2D MXene‐Integrated 3D‐Printing Scaffolds for Augmented Osteosarcoma Phototherapy and Accelerated Tissue Reconstruction

2D MXene‐Integrated 3D‐Printing Scaffolds for Augmented Osteosarcoma Phototherapy and Accelerated Tissue Reconstruction

Advanced Science 2019

The residual of malignant tumor cells and lack of bone‐tissue integration are the two critical concerns of bone‐tumor recurrence and surgical failure. In this work, the rational integration of 2D Ti3C2 MXene is reported with 3D‐printing bioactive glass (BG) scaffolds for achieving concurrent bone‐tumor killing by photonic hyperthermia and bone‐tissue regeneration by bioactive scaffolds.

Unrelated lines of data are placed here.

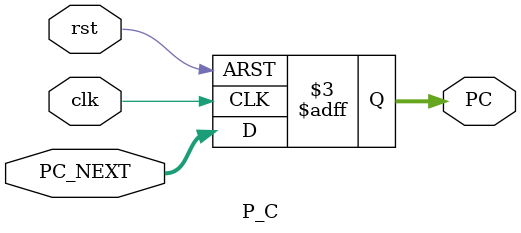
<source format=v>
module P_C(clk, rst, PC, PC_NEXT);
    input clk, rst;
    input [31:0] PC_NEXT;
    output reg [31:0] PC;

    always @(posedge clk or negedge rst) begin
        if (!rst) begin
            PC <= 32'h00000000; // Reset PC to 0
        end else begin
            PC <= PC_NEXT; // Update PC to next value
        end
    end
endmodule
</source>
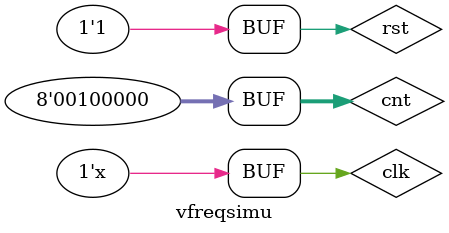
<source format=v>
`timescale 1ns / 1ps


module vfreqsimu();

    reg clk, rst;
    reg [7:0] cnt;
    wire [7:0] uo_out;
    wire [7:0] uio_in;
    wire [7:0] uio_oe,uio_out;

    
    tt_um_RS_Vfreq vfreq (
        .clk(clk),
        .ui_in(cnt),
        .rst_n(rst),
        .uo_out(uo_out),
        .uio_in(uio_in),
        .uio_out(uio_out),
        .uio_oe(uio_oe),
        .ena(1'd1)
    );

    always begin
        #5 
        clk = ~clk;
    end
    
    initial begin
        clk = 1'b0;
        rst = 1'b1;
        #1
        cnt = 8'd3;
        #500
        cnt = 8'd10;
        #1000;
        cnt = 8'd32;
    end
endmodule

</source>
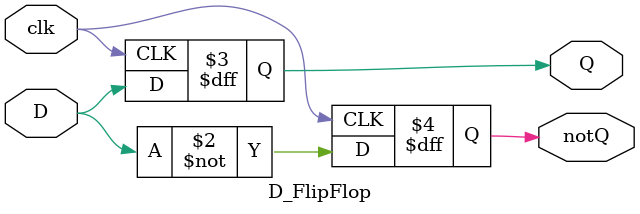
<source format=v>
`timescale 1ns/1ps

module D_FlipFlop (
    input clk, D,
    output reg Q, notQ
);
    
    always @(posedge clk) begin
        Q <= D;
        notQ <= ~D;
    end

endmodule

</source>
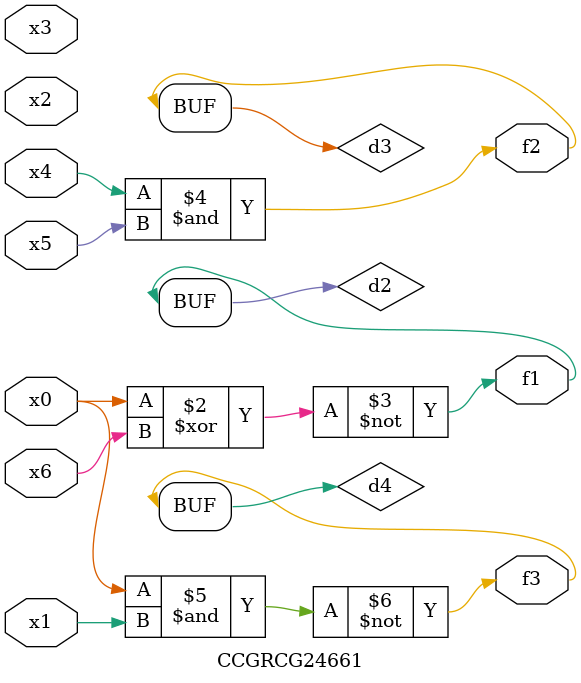
<source format=v>
module CCGRCG24661(
	input x0, x1, x2, x3, x4, x5, x6,
	output f1, f2, f3
);

	wire d1, d2, d3, d4;

	nor (d1, x0);
	xnor (d2, x0, x6);
	and (d3, x4, x5);
	nand (d4, x0, x1);
	assign f1 = d2;
	assign f2 = d3;
	assign f3 = d4;
endmodule

</source>
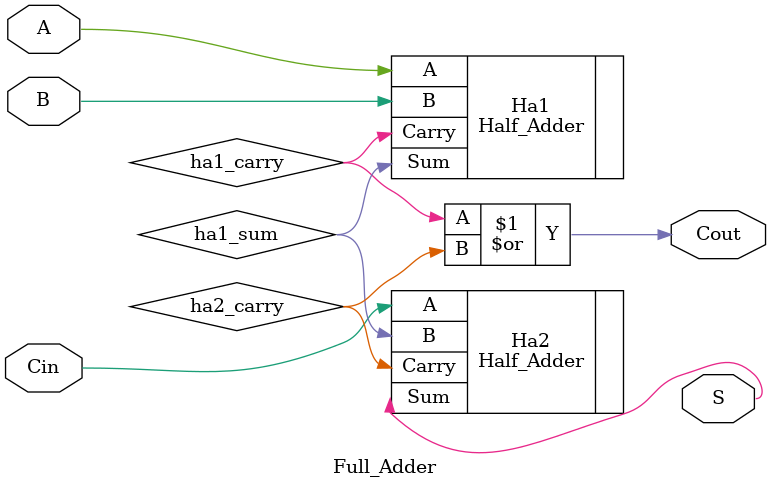
<source format=v>
module Full_Adder (A,B,Cin,S,Cout);
input A, B,Cin;
output S, Cout;

//internal wires
wire ha1_sum;
wire ha1_carry, ha2_carry;

//instance HA1
Half_Adder Ha1(
	.A(A),
	.B(B),
	.Sum(ha1_sum),
	.Carry(ha1_carry)
);

//instance HA2
Half_Adder Ha2(
	.A(Cin),
	.B(ha1_sum),
	.Sum(S),
	.Carry(ha2_carry)
);

assign Cout = ha1_carry | ha2_carry;
endmodule 
</source>
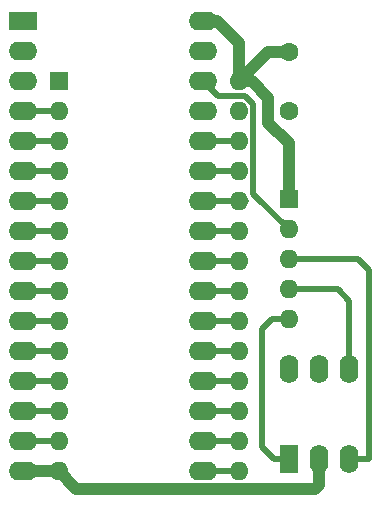
<source format=gtl>
%TF.GenerationSoftware,KiCad,Pcbnew,(6.0.1)*%
%TF.CreationDate,2022-01-31T15:08:42+08:00*%
%TF.ProjectId,BeeMultiROM,4265654d-756c-4746-9952-4f4d2e6b6963,rev?*%
%TF.SameCoordinates,Original*%
%TF.FileFunction,Copper,L1,Top*%
%TF.FilePolarity,Positive*%
%FSLAX46Y46*%
G04 Gerber Fmt 4.6, Leading zero omitted, Abs format (unit mm)*
G04 Created by KiCad (PCBNEW (6.0.1)) date 2022-01-31 15:08:42*
%MOMM*%
%LPD*%
G01*
G04 APERTURE LIST*
%TA.AperFunction,ComponentPad*%
%ADD10C,1.600000*%
%TD*%
%TA.AperFunction,ComponentPad*%
%ADD11O,2.400000X1.600000*%
%TD*%
%TA.AperFunction,ComponentPad*%
%ADD12R,2.400000X1.600000*%
%TD*%
%TA.AperFunction,ComponentPad*%
%ADD13O,1.600000X1.600000*%
%TD*%
%TA.AperFunction,ComponentPad*%
%ADD14R,1.600000X1.600000*%
%TD*%
%TA.AperFunction,ComponentPad*%
%ADD15R,1.600000X2.400000*%
%TD*%
%TA.AperFunction,ComponentPad*%
%ADD16O,1.600000X2.400000*%
%TD*%
%TA.AperFunction,Conductor*%
%ADD17C,0.500000*%
%TD*%
%TA.AperFunction,Conductor*%
%ADD18C,1.000000*%
%TD*%
G04 APERTURE END LIST*
D10*
X161500000Y-35250000D03*
X161500000Y-30250000D03*
D11*
X154240000Y-27650000D03*
X139000000Y-65750000D03*
X154240000Y-30190000D03*
X139000000Y-63210000D03*
X154240000Y-32730000D03*
X139000000Y-60670000D03*
X154240000Y-35270000D03*
X139000000Y-58130000D03*
X154240000Y-37810000D03*
X139000000Y-55590000D03*
X154240000Y-40350000D03*
X139000000Y-53050000D03*
X154240000Y-42890000D03*
X139000000Y-50510000D03*
X154240000Y-45430000D03*
X139000000Y-47970000D03*
X154240000Y-47970000D03*
X139000000Y-45430000D03*
X154240000Y-50510000D03*
X139000000Y-42890000D03*
X154240000Y-53050000D03*
X139000000Y-40350000D03*
X154240000Y-55590000D03*
X139000000Y-37810000D03*
X154240000Y-58130000D03*
X139000000Y-35270000D03*
X154240000Y-60670000D03*
X139000000Y-32730000D03*
X154240000Y-63210000D03*
X139000000Y-30190000D03*
X154240000Y-65750000D03*
D12*
X139000000Y-27650000D03*
D13*
X157240000Y-32750000D03*
X142000000Y-65770000D03*
X157240000Y-35290000D03*
X142000000Y-63230000D03*
X157240000Y-37830000D03*
X142000000Y-60690000D03*
X157240000Y-40370000D03*
X142000000Y-58150000D03*
X157240000Y-42910000D03*
X142000000Y-55610000D03*
X157240000Y-45450000D03*
X142000000Y-53070000D03*
X157240000Y-47990000D03*
X142000000Y-50530000D03*
X157240000Y-50530000D03*
X142000000Y-47990000D03*
X157240000Y-53070000D03*
X142000000Y-45450000D03*
X157240000Y-55610000D03*
X142000000Y-42910000D03*
X157240000Y-58150000D03*
X142000000Y-40370000D03*
X157240000Y-60690000D03*
X142000000Y-37830000D03*
X157240000Y-63230000D03*
X142000000Y-35290000D03*
X157240000Y-65770000D03*
D14*
X142000000Y-32750000D03*
D15*
X161500000Y-64750000D03*
D16*
X166580000Y-57130000D03*
X164040000Y-64750000D03*
X164040000Y-57130000D03*
X166580000Y-64750000D03*
X161500000Y-57130000D03*
D13*
X161500000Y-52910000D03*
X161500000Y-50370000D03*
X161500000Y-47830000D03*
X161500000Y-45290000D03*
D14*
X161500000Y-42750000D03*
D17*
X161500000Y-64750000D02*
X160250000Y-64750000D01*
X160250000Y-64750000D02*
X159250000Y-63750000D01*
X159250000Y-63750000D02*
X159250000Y-53750000D01*
X160090000Y-52910000D02*
X161500000Y-52910000D01*
X159250000Y-53750000D02*
X160090000Y-52910000D01*
X166580000Y-57130000D02*
X166580000Y-51330000D01*
X165620000Y-50370000D02*
X161500000Y-50370000D01*
X166580000Y-51330000D02*
X165620000Y-50370000D01*
X167330000Y-47830000D02*
X161500000Y-47830000D01*
X166580000Y-64750000D02*
X168250000Y-64750000D01*
X168250000Y-48750000D02*
X167330000Y-47830000D01*
X168250000Y-64750000D02*
X168250000Y-48750000D01*
X161500000Y-57130000D02*
X161380000Y-57130000D01*
X155510001Y-34000001D02*
X154240000Y-32730000D01*
X157800003Y-34000001D02*
X155510001Y-34000001D01*
X158490001Y-34689999D02*
X157800003Y-34000001D01*
X158490001Y-42280001D02*
X158490001Y-34689999D01*
X161500000Y-45290000D02*
X158490001Y-42280001D01*
D18*
X154240000Y-27650000D02*
X155400000Y-27650000D01*
X157240000Y-29490000D02*
X157240000Y-32750000D01*
X155400000Y-27650000D02*
X157240000Y-29490000D01*
X161500000Y-38000000D02*
X159750000Y-36250000D01*
X161500000Y-42750000D02*
X161500000Y-38000000D01*
X158371370Y-32750000D02*
X157240000Y-32750000D01*
X159750000Y-34128630D02*
X158371370Y-32750000D01*
X159750000Y-36250000D02*
X159750000Y-34128630D01*
X159740000Y-30250000D02*
X157240000Y-32750000D01*
X161500000Y-30250000D02*
X159740000Y-30250000D01*
X141980000Y-65750000D02*
X142000000Y-65770000D01*
X139000000Y-65750000D02*
X141980000Y-65750000D01*
X163719999Y-67270001D02*
X164040000Y-66950000D01*
X164040000Y-66950000D02*
X164040000Y-64750000D01*
X143500001Y-67270001D02*
X163719999Y-67270001D01*
X142000000Y-65770000D02*
X143500001Y-67270001D01*
D17*
X141980000Y-63210000D02*
X142000000Y-63230000D01*
X139000000Y-63210000D02*
X141980000Y-63210000D01*
X157220000Y-37810000D02*
X157240000Y-37830000D01*
X154240000Y-37810000D02*
X157220000Y-37810000D01*
X141980000Y-60670000D02*
X142000000Y-60690000D01*
X139000000Y-60670000D02*
X141980000Y-60670000D01*
X157220000Y-40350000D02*
X157240000Y-40370000D01*
X154240000Y-40350000D02*
X157220000Y-40350000D01*
X141980000Y-58130000D02*
X142000000Y-58150000D01*
X139000000Y-58130000D02*
X141980000Y-58130000D01*
X154240000Y-42890000D02*
X157860000Y-42890000D01*
X157840000Y-42910000D02*
X157240000Y-42910000D01*
X157860000Y-42890000D02*
X157840000Y-42910000D01*
X141980000Y-55590000D02*
X142000000Y-55610000D01*
X139000000Y-55590000D02*
X141980000Y-55590000D01*
X157220000Y-45430000D02*
X157240000Y-45450000D01*
X154240000Y-45430000D02*
X157220000Y-45430000D01*
X141980000Y-53050000D02*
X142000000Y-53070000D01*
X139000000Y-53050000D02*
X141980000Y-53050000D01*
X157220000Y-47970000D02*
X157240000Y-47990000D01*
X154240000Y-47970000D02*
X157220000Y-47970000D01*
X141980000Y-50510000D02*
X142000000Y-50530000D01*
X139000000Y-50510000D02*
X141980000Y-50510000D01*
X157220000Y-50510000D02*
X157240000Y-50530000D01*
X154240000Y-50510000D02*
X157220000Y-50510000D01*
X141980000Y-47970000D02*
X142000000Y-47990000D01*
X139000000Y-47970000D02*
X141980000Y-47970000D01*
X157220000Y-53050000D02*
X157240000Y-53070000D01*
X154240000Y-53050000D02*
X157220000Y-53050000D01*
X141980000Y-45430000D02*
X142000000Y-45450000D01*
X139000000Y-45430000D02*
X141980000Y-45430000D01*
X157220000Y-55590000D02*
X157240000Y-55610000D01*
X154240000Y-55590000D02*
X157220000Y-55590000D01*
X141980000Y-42890000D02*
X142000000Y-42910000D01*
X139000000Y-42890000D02*
X141980000Y-42890000D01*
X157220000Y-58130000D02*
X157240000Y-58150000D01*
X154240000Y-58130000D02*
X157220000Y-58130000D01*
X141980000Y-40350000D02*
X142000000Y-40370000D01*
X139000000Y-40350000D02*
X141980000Y-40350000D01*
X157220000Y-60670000D02*
X157240000Y-60690000D01*
X154240000Y-60670000D02*
X157220000Y-60670000D01*
X141980000Y-37810000D02*
X142000000Y-37830000D01*
X139000000Y-37810000D02*
X141980000Y-37810000D01*
X157220000Y-63210000D02*
X157240000Y-63230000D01*
X154240000Y-63210000D02*
X157220000Y-63210000D01*
X141980000Y-35270000D02*
X142000000Y-35290000D01*
X139000000Y-35270000D02*
X141980000Y-35270000D01*
X157220000Y-65750000D02*
X157240000Y-65770000D01*
X154240000Y-65750000D02*
X157220000Y-65750000D01*
M02*

</source>
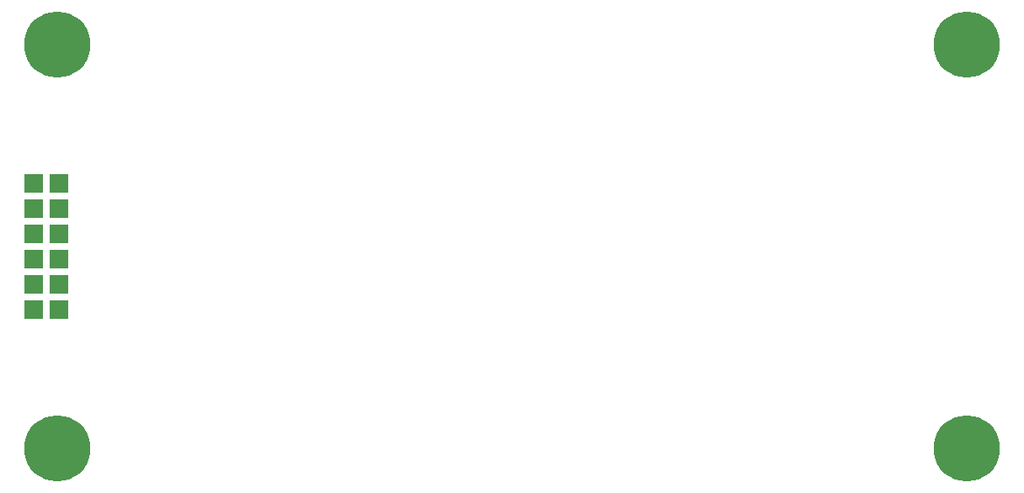
<source format=gbr>
G75*
G70*
%OFA0B0*%
%FSLAX24Y24*%
%IPPOS*%
%LPD*%
%AMOC8*
5,1,8,0,0,1.08239X$1,22.5*
%
%ADD10R,0.0730X0.0730*%
%ADD11C,0.2620*%
D10*
X000900Y007650D03*
X001900Y007650D03*
X001900Y008650D03*
X000900Y008650D03*
X000900Y009650D03*
X001900Y009650D03*
X001900Y010650D03*
X000900Y010650D03*
X000900Y011650D03*
X001900Y011650D03*
X001900Y012650D03*
X000900Y012650D03*
D11*
X001835Y002150D03*
X001835Y018150D03*
X037835Y018150D03*
X037835Y002150D03*
M02*

</source>
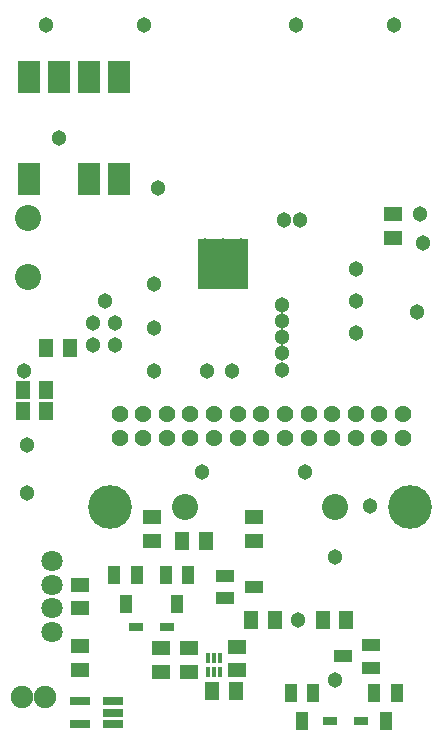
<source format=gbs>
%FSLAX25Y25*%
%MOIN*%
G70*
G01*
G75*
G04 Layer_Color=12632256*
%ADD10R,0.05118X0.03937*%
%ADD11R,0.03937X0.05118*%
%ADD12R,0.00984X0.03347*%
%ADD13R,0.04724X0.10039*%
%ADD14R,0.04331X0.05906*%
%ADD15O,0.04724X0.00984*%
%ADD16O,0.00984X0.04724*%
%ADD17R,0.03937X0.01969*%
%ADD18R,0.07874X0.04724*%
%ADD19R,0.05118X0.04331*%
%ADD20R,0.05118X0.07874*%
%ADD21R,0.09055X0.07087*%
%ADD22C,0.00984*%
%ADD23C,0.01969*%
%ADD24C,0.01000*%
%ADD25R,0.70866X0.07874*%
%ADD26R,0.07874X0.35433*%
%ADD27R,0.07874X0.27559*%
%ADD28R,1.49606X0.07874*%
%ADD29R,0.07874X0.27559*%
%ADD30R,1.25984X0.07874*%
%ADD31C,0.04843*%
%ADD32C,0.07874*%
%ADD33C,0.13780*%
%ADD34C,0.06693*%
%ADD35R,0.16142X0.16142*%
%ADD36C,0.06299*%
%ADD37C,0.04331*%
%ADD38R,0.03150X0.05118*%
%ADD39R,0.05118X0.03150*%
%ADD40R,0.05906X0.02362*%
%ADD41R,0.06693X0.10236*%
%ADD42R,0.00984X0.03347*%
%ADD43R,0.03937X0.02362*%
%ADD44C,0.06693*%
%ADD45R,0.05918X0.04737*%
%ADD46R,0.04737X0.05918*%
%ADD47R,0.01378X0.03740*%
%ADD48R,0.05524X0.10839*%
%ADD49R,0.05131X0.06706*%
%ADD50O,0.05512X0.01772*%
%ADD51O,0.01772X0.05512*%
%ADD52R,0.04737X0.02769*%
%ADD53R,0.08674X0.05524*%
%ADD54R,0.05918X0.05131*%
%ADD55R,0.05918X0.08674*%
%ADD56R,0.09855X0.07887*%
%ADD57C,0.05643*%
%ADD58C,0.08674*%
%ADD59C,0.14579*%
%ADD60C,0.07493*%
%ADD61R,0.16942X0.16942*%
%ADD62C,0.07099*%
%ADD63C,0.05131*%
%ADD64R,0.03950X0.05918*%
%ADD65R,0.05918X0.03950*%
%ADD66R,0.06706X0.03162*%
%ADD67R,0.07493X0.11036*%
%ADD68R,0.01378X0.03740*%
%ADD69R,0.04737X0.03162*%
D45*
X5500Y-216405D02*
D03*
Y-224279D02*
D03*
X-19600Y-216905D02*
D03*
Y-224779D02*
D03*
X-10500Y-216905D02*
D03*
Y-224779D02*
D03*
X11100Y-173205D02*
D03*
Y-181079D02*
D03*
X-46728Y-216205D02*
D03*
Y-224079D02*
D03*
X-22900Y-173205D02*
D03*
Y-181079D02*
D03*
X-46827Y-195705D02*
D03*
Y-203579D02*
D03*
X57700Y-72205D02*
D03*
Y-80079D02*
D03*
D46*
X34135Y-207442D02*
D03*
X42009D02*
D03*
X-2637Y-231142D02*
D03*
X5237D02*
D03*
X-4863Y-181242D02*
D03*
X-12737D02*
D03*
X10363Y-207342D02*
D03*
X18237D02*
D03*
X-58037Y-116942D02*
D03*
X-50163D02*
D03*
X-65839Y-137742D02*
D03*
X-57965D02*
D03*
X-57963Y-130842D02*
D03*
X-65837D02*
D03*
D57*
X-33545Y-146784D02*
D03*
Y-138910D02*
D03*
X-25671Y-146784D02*
D03*
Y-138910D02*
D03*
X-17797Y-146784D02*
D03*
Y-138910D02*
D03*
X-9923Y-146784D02*
D03*
Y-138910D02*
D03*
X-2049Y-146784D02*
D03*
Y-138910D02*
D03*
X5825Y-146784D02*
D03*
Y-138910D02*
D03*
X13699Y-146784D02*
D03*
Y-138910D02*
D03*
X21573Y-146784D02*
D03*
Y-138910D02*
D03*
X29447Y-146784D02*
D03*
Y-138910D02*
D03*
X37321Y-146784D02*
D03*
Y-138910D02*
D03*
X45195Y-146784D02*
D03*
Y-138910D02*
D03*
X53069Y-146784D02*
D03*
Y-138910D02*
D03*
X60943Y-146784D02*
D03*
Y-138910D02*
D03*
D58*
X38400Y-169842D02*
D03*
X-11600D02*
D03*
X-64000Y-93184D02*
D03*
Y-73499D02*
D03*
D59*
X63400Y-169842D02*
D03*
X-36600D02*
D03*
D60*
X-66137Y-233142D02*
D03*
X-58263D02*
D03*
D61*
X972Y-88742D02*
D03*
D62*
X-56000Y-211464D02*
D03*
Y-203590D02*
D03*
Y-195716D02*
D03*
Y-187842D02*
D03*
D63*
X26072Y-207442D02*
D03*
X67672Y-81942D02*
D03*
X57972Y-9142D02*
D03*
X25272Y-9140D02*
D03*
X-25327Y-9142D02*
D03*
X-58028Y-9140D02*
D03*
X-65500Y-124442D02*
D03*
X-6000Y-158042D02*
D03*
X50000Y-169642D02*
D03*
X65700Y-104742D02*
D03*
X45100Y-111741D02*
D03*
X45200Y-90642D02*
D03*
X66568Y-72209D02*
D03*
X-20700Y-63542D02*
D03*
X28400Y-158242D02*
D03*
X3800Y-124442D02*
D03*
X-4300D02*
D03*
X20700Y-124042D02*
D03*
Y-118642D02*
D03*
Y-113242D02*
D03*
Y-107842D02*
D03*
Y-102442D02*
D03*
X26600Y-74042D02*
D03*
X21200D02*
D03*
X-42400Y-115742D02*
D03*
X-38500Y-101100D02*
D03*
X-35100Y-115742D02*
D03*
X-64400Y-149042D02*
D03*
Y-165042D02*
D03*
X6878Y-82836D02*
D03*
Y-88742D02*
D03*
Y-94647D02*
D03*
X972D02*
D03*
X-4933Y-88742D02*
D03*
Y-82836D02*
D03*
Y-94647D02*
D03*
X972Y-82836D02*
D03*
X-53600Y-46842D02*
D03*
X-42400Y-108442D02*
D03*
X-22000Y-124442D02*
D03*
X-21999Y-95642D02*
D03*
X-35000Y-108442D02*
D03*
X-21999Y-110142D02*
D03*
X38372Y-186442D02*
D03*
X45201Y-101142D02*
D03*
X38372Y-227542D02*
D03*
D64*
X23560Y-231717D02*
D03*
X31040D02*
D03*
X27300Y-241166D02*
D03*
X51432Y-231817D02*
D03*
X58913D02*
D03*
X55172Y-241266D02*
D03*
X-18140Y-192617D02*
D03*
X-10660D02*
D03*
X-14400Y-202066D02*
D03*
X-35240Y-192617D02*
D03*
X-27760D02*
D03*
X-31500Y-202066D02*
D03*
D65*
X50224Y-215902D02*
D03*
Y-223382D02*
D03*
X40776Y-219642D02*
D03*
X1676Y-200182D02*
D03*
Y-192702D02*
D03*
X11124Y-196442D02*
D03*
D66*
X-46624Y-234642D02*
D03*
Y-242122D02*
D03*
X-35600D02*
D03*
Y-238382D02*
D03*
Y-234642D02*
D03*
D67*
X-33900Y-60500D02*
D03*
X-63900Y-26642D02*
D03*
X-53900D02*
D03*
X-43900D02*
D03*
X-33900D02*
D03*
X-63900Y-60500D02*
D03*
X-43900D02*
D03*
D68*
X-231Y-220139D02*
D03*
X-2200D02*
D03*
X-4169D02*
D03*
Y-224745D02*
D03*
X-2200D02*
D03*
X-231D02*
D03*
D69*
X46847Y-241199D02*
D03*
X36611D02*
D03*
X-17853Y-209899D02*
D03*
X-28089D02*
D03*
M02*

</source>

The designed composite scaffolds take the unique feature of high photothermal conversion of integrated 2D Ti3C2 MXene for inducing bone‐tumor ablation by near infrared‐triggered photothermal hyperthermia, which has achieved the complete tumor eradication on in vivo bone‐tumor xenografts. Importantly, the rational integration of 2D Ti3C2 MXene is demonstrated to efficiently accelerate the in vivo growth of newborn bone tissue of the composite BG scaffolds. The dual functionality of bone‐tumor killing and bone‐tissue regeneration makes these Ti3C2 MXene‐integrated composite scaffolds highly promising for the treatment of bone tumors, which also substantially broadens the biomedical applications of 2D MXenes in tissue engineering, especially on the treatment of bone tumors.